Perception for Autonomous Vehicles
Title: Perception for Autonomous Vehicles
DNr: Berzelius-2023-310
Project Type: LiU Berzelius
Principal Investigator: John Folkesson <johnf@kth.se>
Affiliation: Kungliga Tekniska högskolan
Duration: 2024-01-01 – 2024-07-01
Classification: 20201
Homepage: https://smarc.se
Keywords:

Abstract

Within the Research group we have five PhD students. Three are working on perception for autonomous driving while two are working on perception for autonomous underwater vehicles. For the driving task the sensor data is often cameras, lidar, and radar. There are normally multiple agents, and the risk of collision is a major concern. The students are working to find better representations of the data using neural networks with the goal of better modeling and predicting the multiagent scenarios. For the underwater vehicles sonar is the primary sensor we are using. We are currently working with adapting neural rendering with a camera to the sonar sensor with very promising results. In addition, underwater navigation is problematic, and we are looking into ways to improve navigation using the sonar that include SLAM and point cloud registration techniques using neural networks. Differentiable rendering (including neural rendering) has been applied to computer graphics recently, combining deep learning, especially neural representation.

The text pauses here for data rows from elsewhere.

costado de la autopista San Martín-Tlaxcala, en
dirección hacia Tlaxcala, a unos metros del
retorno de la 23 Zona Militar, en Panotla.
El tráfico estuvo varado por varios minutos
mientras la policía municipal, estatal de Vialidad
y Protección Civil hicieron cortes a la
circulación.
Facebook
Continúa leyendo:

The advantage of it is that there is no need to acquire 3D annotation, which is expensive. One can only have 2D annotations on images and leverage differentiable rendering to compute loss in 2D camera images and back-propagate the gradients back to whatever is needed to optimize. We have a similar situation in underwater perception, on sidescan sonars, multibeam imaging soars (forward looking sonars), and even multibeam echo sounders. It is difficult to register imaging sonar data to a 3D seafloor map, which is no longer needed if we can utilize the idea of differentiable rendering.